Q1.事業譲渡の定義とは

【弁護士の解答】

事業譲渡は、株式譲渡や資産譲渡などと異なり、場合によっては会社法の定めにより譲渡会社、譲受会社が義務や責任を負うため、その意義が問題となります。

判例は次のように述べて、事業譲渡の定義について、営業的活動の承継と競業避止義務の負担を要件としています。

〈判例〉

【最大判昭40・9・22】

株主総会の特別決議を経ることが必要な事業譲渡の定義について、「一定の営業目的のため組織化され、有機的一体として機能する財産(得意先関係等の経済的価値のある事実関係を含む)の全部または重要な一部を譲渡し、これによって、譲渡会社がその財産によって営んでいた営業的活動の全部または重要な一部を譲受人に受け継がせ、譲渡会社がその剰余の限度に応じ法律上当然に同法25条に定めた競業避止義務を負う結果を伴うものをいう」と判示し、休業中の会社が唯一の営業財産を譲渡する場合であって、営業的活動の承継もなく、また、譲渡会社が競業避止義務を負うこともない事例について、結論として、かかる譲渡に際して株主総会決議は不要であるとしました。

【最大判昭41・2・23】

譲受人が譲渡会社の一切の債務を引き受け、かつ、譲渡会社の株式を譲り受けた事案について、譲渡会社がその財産によって営んでいた営業的活動の全部または一部を当該譲受人に受け継がせたといえないとして、「営業の譲渡」にあたらないとした。

__課題と演習__:
[a] 事業譲渡の定義に関する本文によれば、事業譲渡の意義が問題となるのはなぜですか。1〜3文で説明してください。
[b] 事業譲渡の定義に関する本文を、最後の文の後から書き継いでください。

__記録データ__:
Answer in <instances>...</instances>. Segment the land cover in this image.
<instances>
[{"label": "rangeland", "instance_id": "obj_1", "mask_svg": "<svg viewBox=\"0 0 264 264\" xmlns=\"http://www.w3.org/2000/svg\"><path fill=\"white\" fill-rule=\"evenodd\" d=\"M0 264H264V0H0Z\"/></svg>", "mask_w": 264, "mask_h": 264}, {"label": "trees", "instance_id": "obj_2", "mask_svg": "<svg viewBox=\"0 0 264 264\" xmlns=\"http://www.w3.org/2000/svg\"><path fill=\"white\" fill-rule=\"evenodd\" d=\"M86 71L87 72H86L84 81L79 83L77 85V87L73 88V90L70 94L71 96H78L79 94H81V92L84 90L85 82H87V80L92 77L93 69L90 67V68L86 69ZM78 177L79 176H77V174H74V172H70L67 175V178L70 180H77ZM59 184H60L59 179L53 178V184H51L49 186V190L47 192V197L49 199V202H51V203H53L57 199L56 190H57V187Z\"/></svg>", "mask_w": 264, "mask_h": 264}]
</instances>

__各課題の解答__:
[a] 事業譲渡は、株式譲渡や資産譲渡などとは異なり、場合によっては会社法の定めにより譲渡会社や譲受会社が義務や責任を負うためです。そのため、どのような取引が事業譲渡にあたるのか、その意義が問題となります。

[b]
【最二小判昭46・4・9】

譲渡会社が工場および敷地を譲渡することが事業の再開を実際上きわめて困難にする状態ではあるが、客観的に見てそれらの物件が組織的機能的な財産としての一体性を失うに至っていると推察される事案において、本件物件の売却は、(旧)商法245条1項1号にいう「営業の全部又は重要なる一部の譲渡」にあたらないとした。

Q2.事業譲渡に関する会社法の定めにはどんなものがありますか?

【弁護士の解答】

会社法21条から24条、同法467条から470条までが関連します。会社が商人に対して事業を譲渡する場合は商法17条ないし18条の2が適用され(会社法24条1項)、会社が商人の営業を譲り受けた場合には会社法22条ないし23条の2が適用される(同法2項)。

【決議要件】

事業の重要な一部の譲渡をする等の場合、株主総会の特別決議を要します(会社法467条1項2号)。「重要」とは、当該譲渡により譲り渡す資産の帳簿価額が、当該株式会社の総資産額(会社法施行規則134条)の5分の1(これを下回る割合を定款で定めた場合にあっては、その割合)を超えない場合は、「事業の重要な一部の譲渡」に該当せず、株主総会の特別決議は不要とされています。
 なお、この基準を上回った場合でも、すぐに「重要」な財産と判断するわけではなく、他の要素(売上高、利益、従業員数、譲渡事業のブランド力等)を総合的にみて事業全体の10%程度を越えなければ、通常、重要とは解しません。

「特別決議」とは、当該株主総会において議決権を行使することのできる株主の議決権の過半数(3分の1以上の割合を定款で定めた場合にあっては、その割合以上)を有する株主が出席し、出席した当該株主の議決権の3分の2(これを上回る割合を定款で定めた場合にあっては、その割合)以上に当たる多数をもって行わなければならない(会社法309条2項本文)。ただし、特例有限会社が事業譲渡会社になる場合には、『会社法の施行に伴う関係法律の整備等に関する法律』に基づく規制を受ける。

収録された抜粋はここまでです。